International student enrollment at the University of Oregon dropped for the third year in a row, following a national trend of decreasing numbers of international students in the U.S. for the past two years.
This year alone, enrollment of international students dropped nearly 2 percent at UO, totaling a loss of just under 400 international students between 2017 and 2018, according to the UO student demographics report.
Nationally, undergraduate international student enrollment decreased 6.6 percent in 2017, continuing a decreasing trend first spotted in 2015, according to the Open Doors report on international student exchange.
At UO, a report on retention at the university from Institutional Research shows international student retention is higher than domestic student retention — meaning this decrease is coming from a lack of new students.
“Our international student retention is good, stronger than domestic students. Once you’re here, it seems that you’ve kind of made a commitment to be here,” Dennis Galvan, professor and vice provost for international affairs, said.
Last year, 91.1 percent of international students returned for a second year at UO, while 86.5 percent of in-state students and 84 percent of out-of-state students returned, according to a report from Institutional Research.
It is too soon to tell if the Trump administration’s travel ban and immigration policies have had an effect on international student enrollment, Galvan said.
“We don’t know whether immigration restriction issues are having an impact. They might be, but we just don’t know for sure,” Galvan said.
Galvan said he thinks this drop is due to the Chinese economy slowing.
“We know that for the last bunch of years, a lot of our students come from mainland China,” Galvan said. “The economy in China is cooling off a little bit, and so that’s going to mean fewer students going abroad — we know that for sure.”
According to the 2018 Open Doors report, the number of Chinese international students coming to American universities has been increasing; however, its increase has slowed substantially over the years.
The report, released by the Institute of International Education and the U.S. Department of State’s Bureau of Education and Cultural Affairs, states that the number of Chinese international students enrolled at American universities was up 21.4 percent in 2012. In 2017, its output was up 3.6 percent.
At UO, Galvan said the number of students applying to UO from China has decreased.
According to data provided by university spokesman Kelly McIver, application rates from Europe, Africa, the Middle East and the Western hemisphere have increased over the past two years.
The number of applications that come from China are not available at this time, McIver said. The admissions department personnel that could provide these numbers could not be reached at the time of publication.
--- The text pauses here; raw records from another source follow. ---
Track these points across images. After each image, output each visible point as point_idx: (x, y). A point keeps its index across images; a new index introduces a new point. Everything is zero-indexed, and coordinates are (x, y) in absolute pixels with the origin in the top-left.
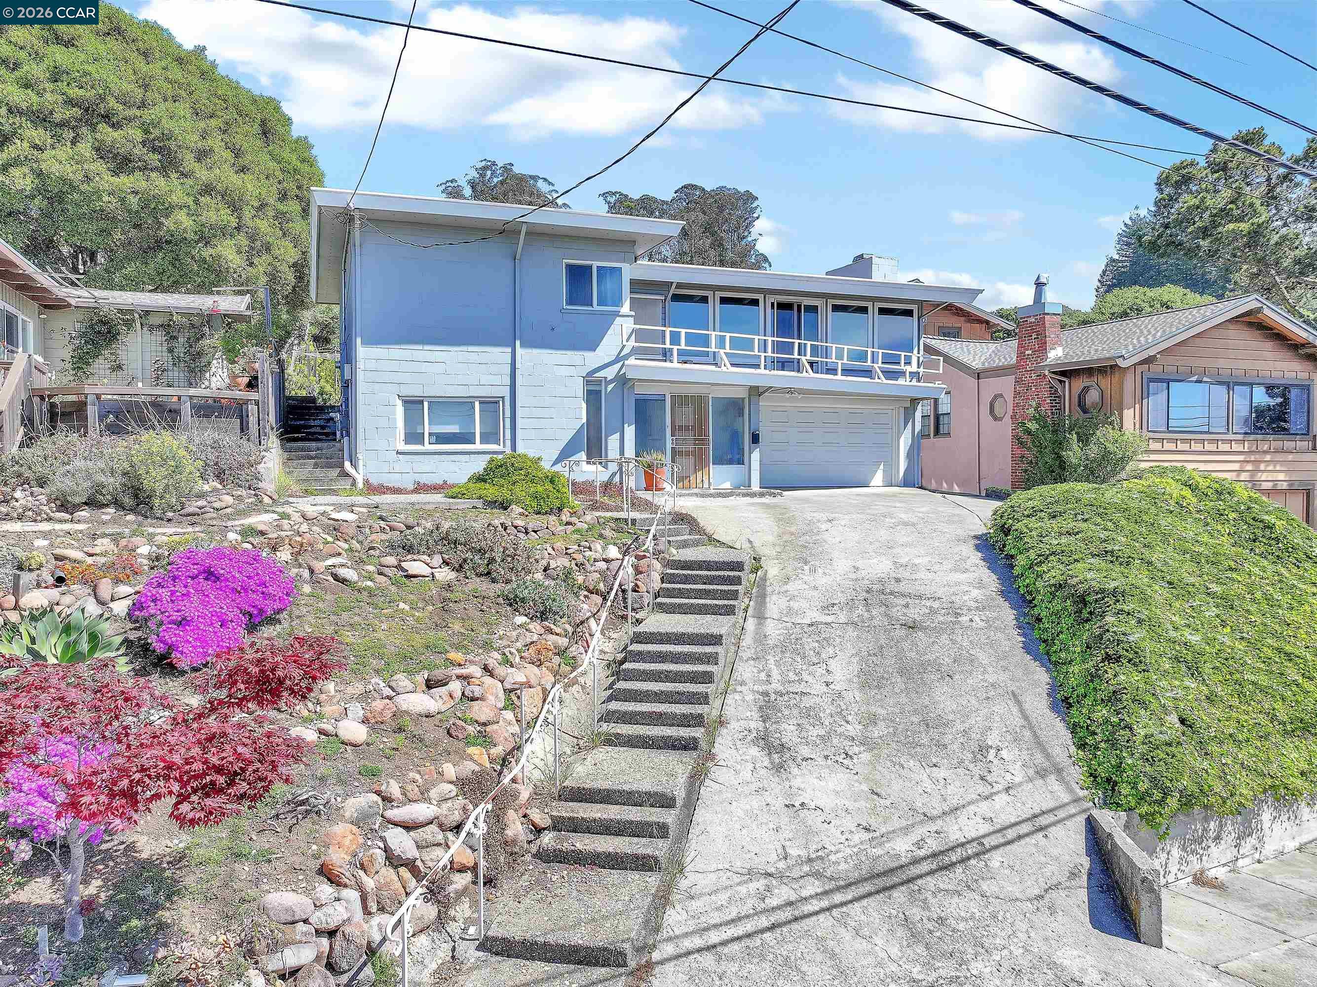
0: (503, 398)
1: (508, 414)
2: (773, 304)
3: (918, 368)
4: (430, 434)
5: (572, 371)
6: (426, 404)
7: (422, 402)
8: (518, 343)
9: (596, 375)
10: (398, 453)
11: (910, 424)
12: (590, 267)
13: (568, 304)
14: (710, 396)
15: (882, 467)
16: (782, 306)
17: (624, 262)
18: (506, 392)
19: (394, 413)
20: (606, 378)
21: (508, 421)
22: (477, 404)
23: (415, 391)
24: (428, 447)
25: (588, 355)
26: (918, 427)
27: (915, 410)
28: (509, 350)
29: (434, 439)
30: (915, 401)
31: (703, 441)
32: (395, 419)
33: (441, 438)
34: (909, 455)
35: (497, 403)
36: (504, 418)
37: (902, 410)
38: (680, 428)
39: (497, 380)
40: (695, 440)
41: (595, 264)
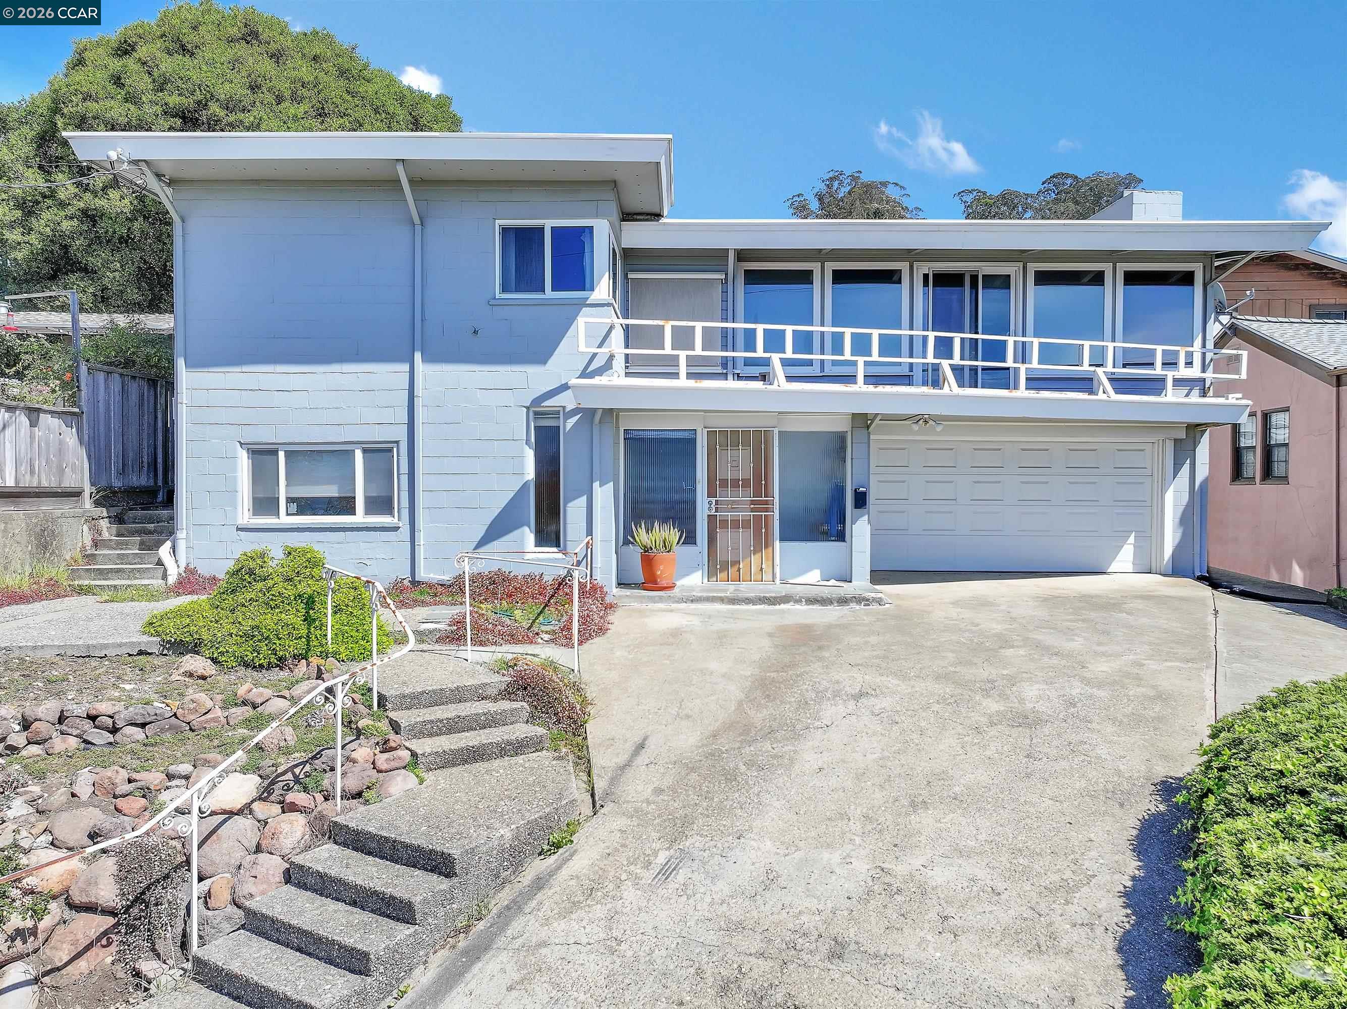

McIver said increased application rates do not directly lead to increased enrollment, but they are still “positive indicators.”
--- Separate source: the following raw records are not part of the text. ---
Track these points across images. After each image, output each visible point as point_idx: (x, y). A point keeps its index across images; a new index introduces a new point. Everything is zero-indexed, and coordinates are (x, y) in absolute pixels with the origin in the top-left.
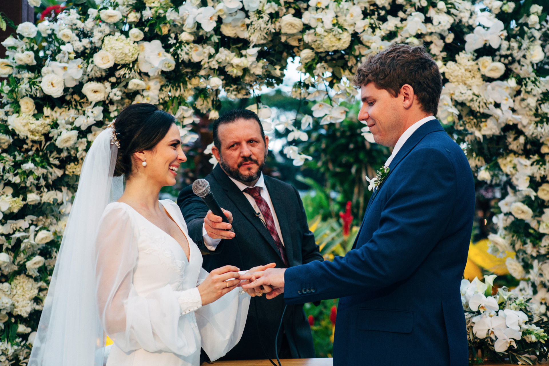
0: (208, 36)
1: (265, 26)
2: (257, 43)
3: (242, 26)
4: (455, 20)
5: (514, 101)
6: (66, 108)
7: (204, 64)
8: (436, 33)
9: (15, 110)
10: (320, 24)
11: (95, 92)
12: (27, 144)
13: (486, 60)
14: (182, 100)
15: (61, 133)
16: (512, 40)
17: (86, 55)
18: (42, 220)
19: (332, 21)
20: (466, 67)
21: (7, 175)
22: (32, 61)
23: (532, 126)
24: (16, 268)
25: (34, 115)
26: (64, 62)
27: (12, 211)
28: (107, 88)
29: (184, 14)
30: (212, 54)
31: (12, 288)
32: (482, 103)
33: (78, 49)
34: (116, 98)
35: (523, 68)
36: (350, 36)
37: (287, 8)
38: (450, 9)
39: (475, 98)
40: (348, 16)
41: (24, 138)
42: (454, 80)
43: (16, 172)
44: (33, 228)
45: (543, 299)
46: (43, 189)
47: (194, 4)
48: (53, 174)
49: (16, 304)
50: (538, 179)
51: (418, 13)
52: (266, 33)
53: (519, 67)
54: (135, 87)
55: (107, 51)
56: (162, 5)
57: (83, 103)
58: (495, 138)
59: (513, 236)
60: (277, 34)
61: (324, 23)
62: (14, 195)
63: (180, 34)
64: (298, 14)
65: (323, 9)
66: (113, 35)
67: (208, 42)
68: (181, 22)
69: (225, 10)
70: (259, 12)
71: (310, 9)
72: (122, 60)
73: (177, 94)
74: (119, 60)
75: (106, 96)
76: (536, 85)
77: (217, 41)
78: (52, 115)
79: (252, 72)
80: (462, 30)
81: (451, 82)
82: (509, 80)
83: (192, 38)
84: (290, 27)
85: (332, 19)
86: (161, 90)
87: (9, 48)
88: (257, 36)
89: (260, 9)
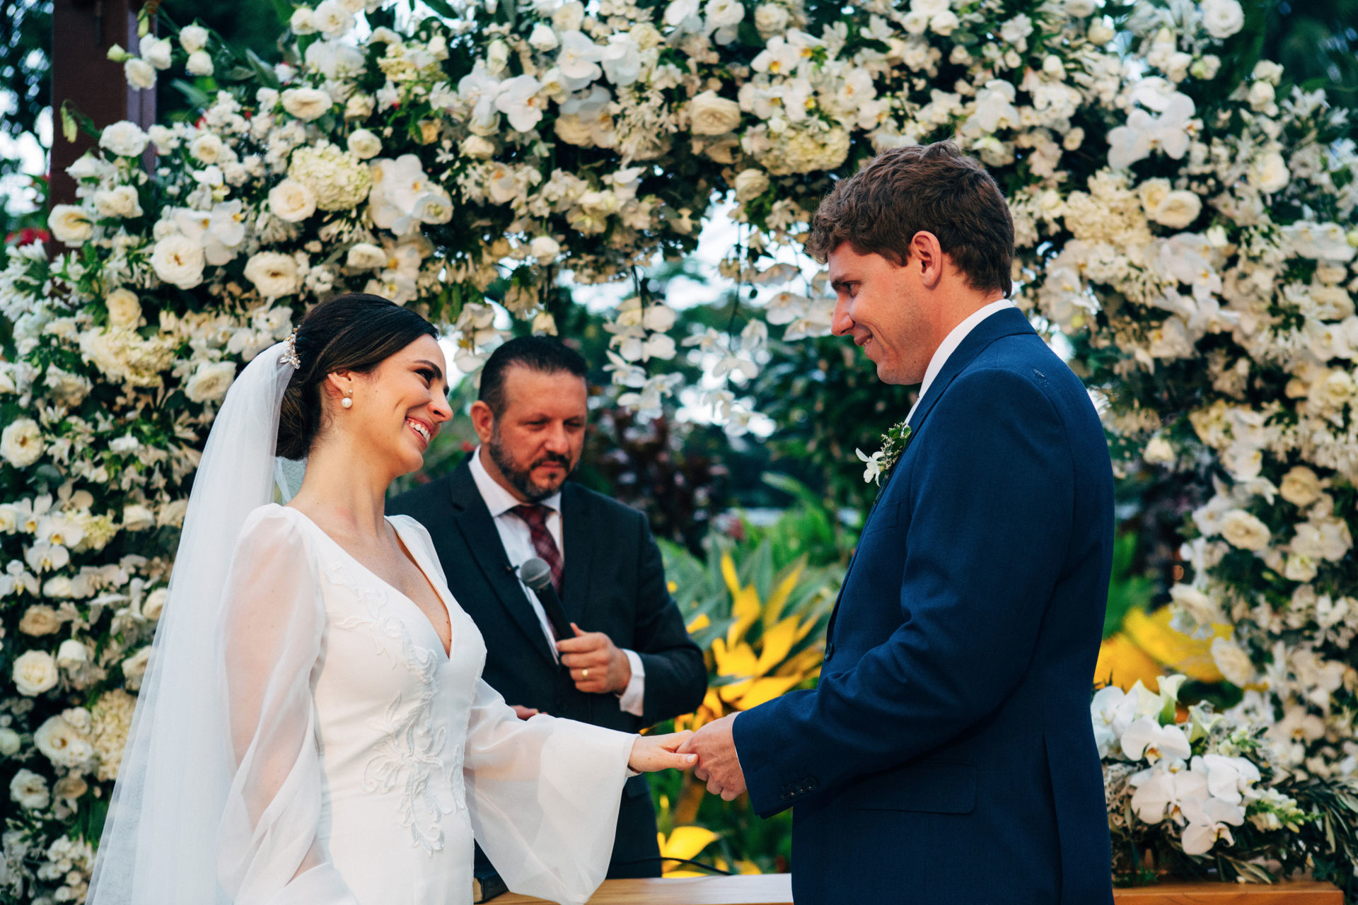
0: (527, 142)
1: (655, 119)
2: (637, 159)
3: (604, 119)
4: (1084, 99)
5: (1223, 280)
6: (210, 312)
7: (518, 207)
8: (1041, 126)
9: (96, 319)
10: (779, 111)
11: (275, 274)
12: (124, 395)
13: (1157, 186)
14: (470, 290)
15: (196, 368)
16: (1216, 140)
17: (254, 192)
18: (158, 566)
19: (806, 103)
20: (1113, 204)
21: (78, 463)
22: (133, 207)
23: (1265, 336)
24: (102, 675)
25: (139, 330)
26: (205, 209)
27: (90, 546)
28: (298, 265)
29: (470, 94)
30: (535, 184)
31: (93, 720)
32: (1150, 286)
33: (235, 178)
34: (320, 288)
35: (1241, 204)
36: (848, 137)
37: (705, 78)
38: (1073, 74)
39: (1134, 273)
40: (842, 91)
41: (117, 381)
42: (1086, 234)
43: (97, 458)
44: (137, 584)
45: (1298, 731)
46: (161, 496)
47: (492, 72)
48: (183, 460)
49: (104, 757)
50: (1281, 456)
51: (1000, 82)
52: (658, 135)
53: (1232, 202)
54: (363, 261)
55: (299, 181)
56: (422, 77)
57: (249, 300)
58: (1182, 365)
59: (1227, 589)
60: (683, 137)
61: (787, 108)
62: (94, 511)
63: (462, 141)
64: (730, 90)
65: (785, 78)
66: (312, 146)
67: (527, 158)
68: (465, 113)
69: (564, 84)
70: (640, 87)
71: (756, 78)
72: (333, 201)
73: (460, 277)
74: (325, 202)
75: (300, 284)
76: (1272, 241)
77: (546, 154)
78: (179, 330)
79: (627, 224)
80: (1101, 120)
81: (1080, 239)
82: (1210, 232)
83: (488, 149)
84: (710, 120)
85: (803, 100)
86: (423, 267)
87: (84, 180)
88: (636, 141)
89: (642, 80)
Galvan said the decrease in international students on campus could have an impact on the financial state of the university.
International students pay non-resident tuition, which is the same amount of tuition that out-of-state students pay.
“The university does rely on tuition. So if we have fewer students in general, we have less tuition dollars,” Galvan said.
Brian Sun, an international student from China and the outreach director for the International Student Association, said he thinks social barriers could be the reason for the decrease in international students on campus.
“I feel that if you are an international student here, you want to feel welcomed, but I don’t feel that we are being welcomed enough here at the university,” Sun said.
Sun is a peer mentor for International Student and Scholar Services and has been volunteering for international student orientation for over two years.
Sun said he feels international students have to try harder to have a relationship with domestic students.
“In order to just have a normal college life, [domestic students] don’t need to have any relationships with international students. But as international students, we need [relationships with] domestic students to have a better life here,” Sun said.
Remi Tanida, a junior international student majoring in international studies, said international students should be valued more on campus because of what they can contribute to the classroom.
“If international students come to the UO, they can provide their own perspectives and different points of view,” Tanida said.
Tanida is a peer mentor for the ISSS. She said she wanted to be a peer mentor because when she was a freshman at UO, she didn’t have a mentor and it made transitioning to UO much harder.
The university is working to improve the number of new students through increasing international recruitment efforts, Galvan said.
For example, UO employees have been permanently placed in Beijing and Singapore to answer international students’ questions and increase outreach. They are hoping to set up another employee in India in the next year.
The university offers $750,000 in scholarships each year exclusively for international students. These scholarships are both merit and need based, Galvan said.
“International students are a critical part of diversity on campus,” Galvan said. “Our learning experience is enhanced because people bring different questions and different answers and different perspectives.”